→ **TASK STATEMENT**:
Each entry below is to be written out exactly, and the pictures are to be left out.

[Stored records]
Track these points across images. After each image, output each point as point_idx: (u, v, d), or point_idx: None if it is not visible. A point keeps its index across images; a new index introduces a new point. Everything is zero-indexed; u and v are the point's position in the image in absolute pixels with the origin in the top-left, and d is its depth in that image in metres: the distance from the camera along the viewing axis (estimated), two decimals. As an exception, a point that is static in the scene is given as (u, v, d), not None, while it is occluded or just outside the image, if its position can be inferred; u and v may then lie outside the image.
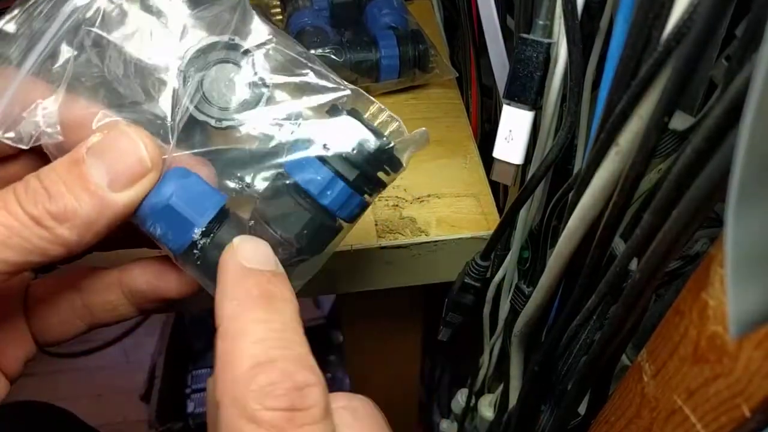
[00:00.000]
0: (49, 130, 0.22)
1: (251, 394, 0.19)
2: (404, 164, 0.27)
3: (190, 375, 1.03)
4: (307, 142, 0.25)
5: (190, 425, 0.97)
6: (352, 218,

→ **COMPLETED TASK**:
Track these points across images. After each image, output each point as point_idx: (u, v, d), or point_idx: None if it is not visible. A point keeps its index across images; a new index introduces a new point. Everything is zero-indexed; u and v are the point's position in the image in absolute pixels with the origin in the top-left, and d is its depth in that image in metres: the distance from the camera along the viewing axis (estimated), two decimals. As an exception, a point that is static in the scene is given as (u, v, d), not None, while it is occluded or just outside the image, if its position can be inferred; u and v may then lie outside the image.
[00:00.000]
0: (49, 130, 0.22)
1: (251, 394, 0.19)
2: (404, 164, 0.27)
3: (190, 375, 1.03)
4: (307, 142, 0.25)
5: (190, 425, 0.97)
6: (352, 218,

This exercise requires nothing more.